SOURCE EXTRACT:
-- Opening Marker --

Esquire: You’ve mentioned that Three Women began as a companion to Gay Talese’s Thy Neighbor’s Wife. What about Thy Neighbor’s Wife resonated with you, and in what ways did you want to depart from it or expand on it?
Lisa Taddeo: I read Thy Neighbor’s Wife a few times. The first time I read it, I was really impressed, and, the second or the third time I read it, I started to feel a little bit like it was almost exceedingly male. There’s obviously nothing wrong with that; I just noticed there was a lack of female voice. Of course, that book was written in 1980, a time when we were even less willing to listen to women. But I saw the male perspective of it. What I was still impressed with on the second and third read was the immersion that Mr. Talese undertook. I wanted to do something immersive in the same manner, but the thing that I wanted to do most to depart from his book, in the biggest way, was to keep myself out of it. I wanted to tell these women’s stories without being a part of their lives, in a certain way.
ESQ: Did you contact Talese at any point? Did he have suggestions or guidance about this undertaking?
LT: I contacted him pretty much as soon as I got the contract for the book. I sent him a bottle of some Italian liqueur with a note that said, “I’d love to meet you, I have this book that I’m writing,” et-cetera. He invited me to his home, and we had tea or coffee. It was very cool to talk to him because, beyond Thy Neighbor’s Wife, I was, as all people who read magazine stories are, obsessed with, Frank Sinatra Has A Cold. I was very excited to meet him and talk to him. He did say something that I’m not going to repeat, but it was very interesting, and it made me think about what I should be doing. Ultimately, I didn’t take his advice in that regard, but the main thing that I took from him is the hard work, persistence, and immersion into another world.

-- Closing Marker --

TASK REQUIREMENTS:
1. Answer these questions using the interview excerpt:
(a) In what year does Taddeo say Thy Neighbor's Wife was written?
(b) What did Taddeo send Talese after she got the contract for her book?
(c) What did Taddeo most want to do to depart from Talese's book?
2. List every title of a book or story named in the interview excerpt.

ENTRIES PROVIDED:
-- Opening Marker --

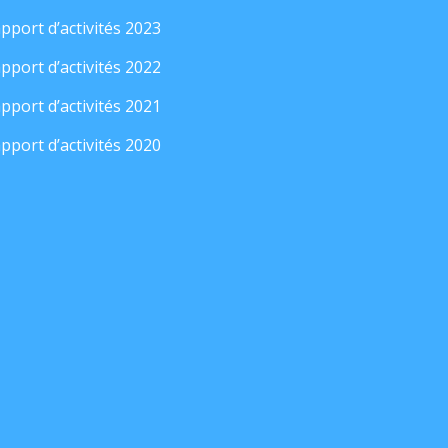
pport d’activités 2023
pport d’activités 2022
pport d’activités 2021
pport d’activités 2020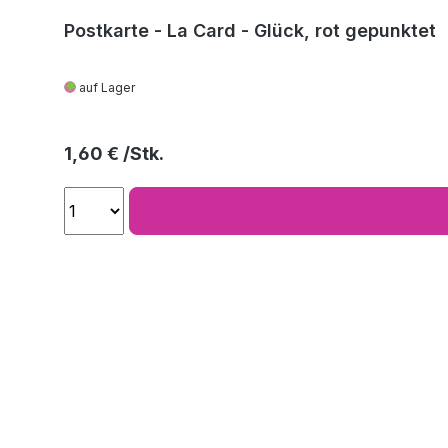
Postkarte - La Card - Glück, rot gepunktet
auf Lager
Regulärer Preis:
1,60 €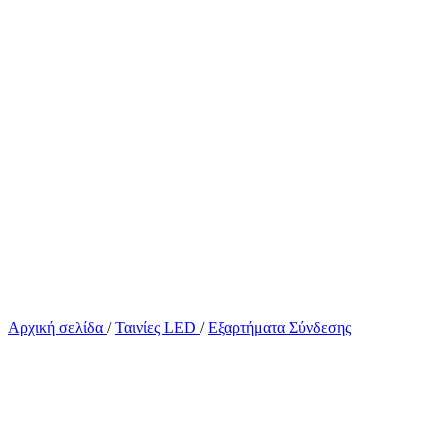
Αρχική σελίδα
/
Ταινίες LED
/
Εξαρτήματα Σύνδεσης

-- Closing Marker --

RESULTS:
1.
(a) 1980.
(b) A bottle of Italian liqueur, with a note saying she would love to meet him and had a book she was writing.
(c) Keep herself out of it.

2.
Three Women
Thy Neighbor's Wife
Frank Sinatra Has A Cold